Copy out the listing below, putting "Strikkesæt" in place of every "Strikkekit" and leaving everything else as is.

Collected data
****
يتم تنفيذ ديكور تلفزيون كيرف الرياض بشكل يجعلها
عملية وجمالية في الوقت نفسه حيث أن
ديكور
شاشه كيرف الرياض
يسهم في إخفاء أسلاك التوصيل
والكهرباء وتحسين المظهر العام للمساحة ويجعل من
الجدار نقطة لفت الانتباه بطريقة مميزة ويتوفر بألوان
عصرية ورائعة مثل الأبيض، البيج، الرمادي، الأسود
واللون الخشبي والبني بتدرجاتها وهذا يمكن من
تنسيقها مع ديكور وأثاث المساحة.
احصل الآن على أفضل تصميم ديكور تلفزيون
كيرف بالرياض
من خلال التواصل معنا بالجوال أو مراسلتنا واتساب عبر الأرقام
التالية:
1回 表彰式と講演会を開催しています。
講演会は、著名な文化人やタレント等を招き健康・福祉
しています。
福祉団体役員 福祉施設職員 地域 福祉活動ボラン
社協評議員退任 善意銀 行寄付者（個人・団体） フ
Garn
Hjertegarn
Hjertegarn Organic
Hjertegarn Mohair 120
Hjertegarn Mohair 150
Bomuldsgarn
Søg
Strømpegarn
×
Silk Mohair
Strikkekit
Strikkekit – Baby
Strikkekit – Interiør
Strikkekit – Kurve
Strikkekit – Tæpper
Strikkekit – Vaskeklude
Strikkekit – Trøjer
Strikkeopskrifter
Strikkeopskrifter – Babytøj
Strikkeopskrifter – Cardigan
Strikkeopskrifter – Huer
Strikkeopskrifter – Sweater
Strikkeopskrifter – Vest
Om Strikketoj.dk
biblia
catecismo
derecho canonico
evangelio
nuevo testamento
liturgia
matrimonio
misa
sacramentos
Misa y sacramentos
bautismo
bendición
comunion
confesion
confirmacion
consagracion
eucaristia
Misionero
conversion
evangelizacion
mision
****
> _EXPECTED ANSWER_:
يتم تنفيذ ديكور تلفزيون كيرف الرياض بشكل يجعلها
عملية وجمالية في الوقت نفسه حيث أن
ديكور
شاشه كيرف الرياض
يسهم في إخفاء أسلاك التوصيل
والكهرباء وتحسين المظهر العام للمساحة ويجعل من
الجدار نقطة لفت الانتباه بطريقة مميزة ويتوفر بألوان
عصرية ورائعة مثل الأبيض، البيج، الرمادي، الأسود
واللون الخشبي والبني بتدرجاتها وهذا يمكن من
تنسيقها مع ديكور وأثاث المساحة.
احصل الآن على أفضل تصميم ديكور تلفزيون
كيرف بالرياض
من خلال التواصل معنا بالجوال أو مراسلتنا واتساب عبر الأرقام
التالية:
1回 表彰式と講演会を開催しています。
講演会は、著名な文化人やタレント等を招き健康・福祉
しています。
福祉団体役員 福祉施設職員 地域 福祉活動ボラン
社協評議員退任 善意銀 行寄付者（個人・団体） フ
Garn
Hjertegarn
Hjertegarn Organic
Hjertegarn Mohair 120
Hjertegarn Mohair 150
Bomuldsgarn
Søg
Strømpegarn
×
Silk Mohair
Strikkesæt
Strikkesæt – Baby
Strikkesæt – Interiør
Strikkesæt – Kurve
Strikkesæt – Tæpper
Strikkesæt – Vaskeklude
Strikkesæt – Trøjer
Strikkeopskrifter
Strikkeopskrifter – Babytøj
Strikkeopskrifter – Cardigan
Strikkeopskrifter – Huer
Strikkeopskrifter – Sweater
Strikkeopskrifter – Vest
Om Strikketoj.dk
biblia
catecismo
derecho canonico
evangelio
nuevo testamento
liturgia
matrimonio
misa
sacramentos
Misa y sacramentos
bautismo
bendición
comunion
confesion
confirmacion
consagracion
eucaristia
Misionero
conversion
evangelizacion
mision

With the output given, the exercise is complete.